The given error is because it was going to start a merge step, and there is already an ongoing merge step.
As mentioned above, it wasn't a Merge step. It was Load. I also included some context before the exception, it happened just after Transform before Load.
There is a typo in the error message. It should say:
It doesn't seem so. It was Load (not Merge).
Then, in a separated execution, execute only the third step with --load -Dhadoop.load.archive=false -Dhadoop.load.variant=true
Does it process all variants from archive table at once for all the files previously loaded ? I.e. does it need to be run only once regardless how many files were loaded ?
-Dhadoop.load.archive=false -Dhadoop.load.variant=true
I developed this system for the BRIDGE project (10,000 samples) and would not use these options for the process. My configuration looks like this in the study-configuration.yml
hadoop.load.archive.batch.size: 3
(controls # of samples to load into ARCHIVE in parallel)
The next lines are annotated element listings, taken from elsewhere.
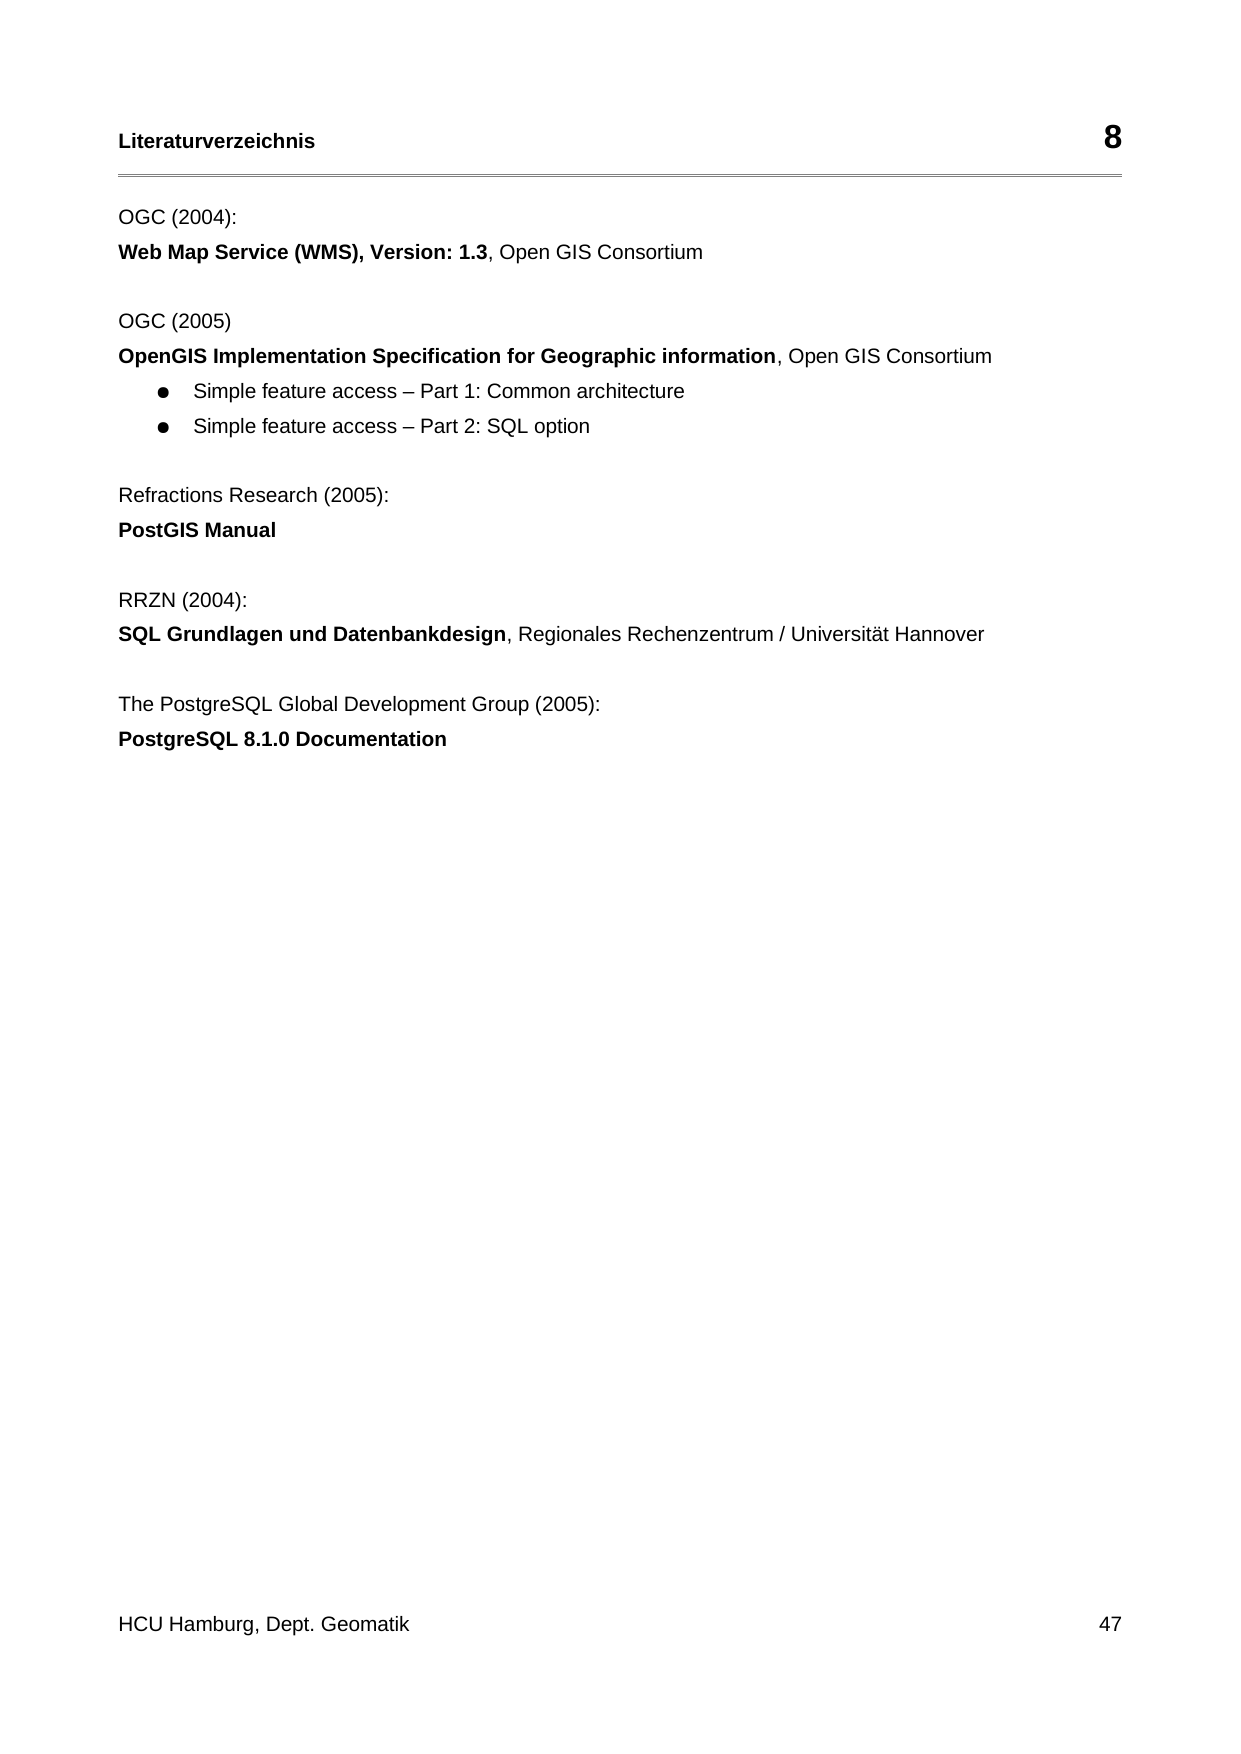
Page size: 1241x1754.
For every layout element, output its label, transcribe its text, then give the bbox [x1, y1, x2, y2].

text Refractions Research (2005): [118, 484, 1122, 507]
text OGC (2005) [118, 310, 1122, 333]
text PostgreSQL 8.1.0 Documentation [118, 727, 1122, 751]
text RRZN (2004): [118, 588, 1122, 612]
text Web Map Service (WMS), Version: 1.3, Open GIS Consortium [118, 240, 1122, 264]
text PostGIS Manual [118, 519, 1122, 542]
list Simple feature access – Part 2: SQL option [156, 414, 1122, 438]
text OpenGIS Implementation Specification for Geographic information, Open GIS Consortium [118, 345, 1122, 368]
text SQL Grundlagen und Datenbankdesign, Regionales Rechenzentrum / Universität Hannover [118, 623, 1122, 646]
text OGC (2004): [118, 206, 1122, 229]
text The PostgreSQL Global Development Group (2005): [118, 693, 1122, 716]
list Simple feature access – Part 1: Common architecture [156, 379, 1122, 403]
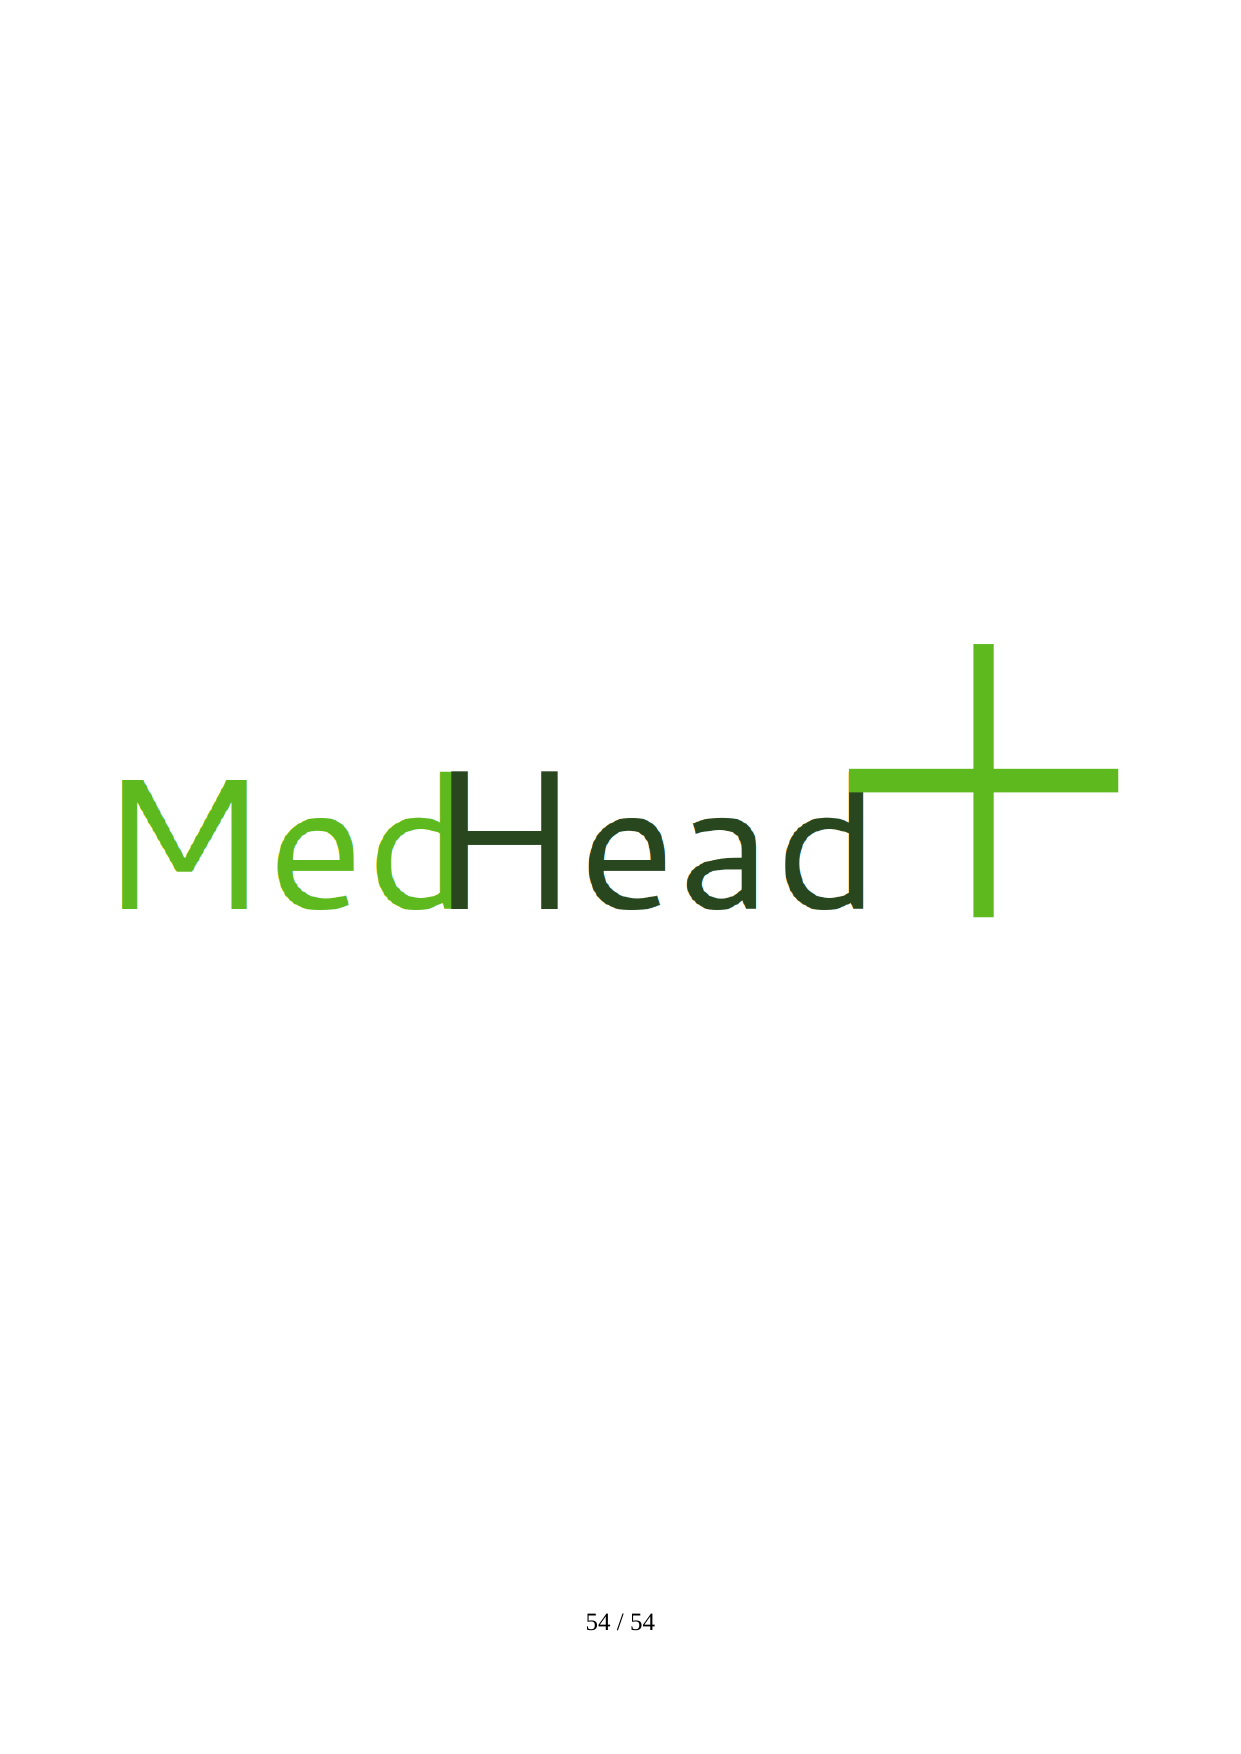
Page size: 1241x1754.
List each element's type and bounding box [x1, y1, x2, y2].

picture [118, 638, 1123, 922]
hadoop.load.variant.batch.size: 500
(controls # of samples to merge in ONE mapreduce job)
opencga.storage.hadoop.hbase.merge.archive.scan.batchsize: 500
(controls the batch size searching through already merged variants)
I e.g. 'register' 500 converted (single sample gVCF) files - that are: gvcf, json and proto (in that order)
opencga.sh files link -s $study --path 10_input -i $files
(1x for each file type)
followed by:
opencga.sh variant index --file 10_input --outdir 30_load --load
index
command with the above configuration takes care of
all in one go. This process is incremental and only scans the already loaded files, if there are missing information.
The available memory for mapreduce containers can be controlled with the options below. In short: More memory -> less running containers -> takes longer to finish.
e.g.
mapreduce.map.memory.mb: 2500
opencga.variant.table.mapreduce.map.java.opts: -Xmx2048m,-XX:+UseG1GC
Hint: use -XX:+UseG1GC also for the HBase region servers - works much better.
Is it designed to load concurrently to HBase from the same host ? All loading processes but one fail when running concurrently.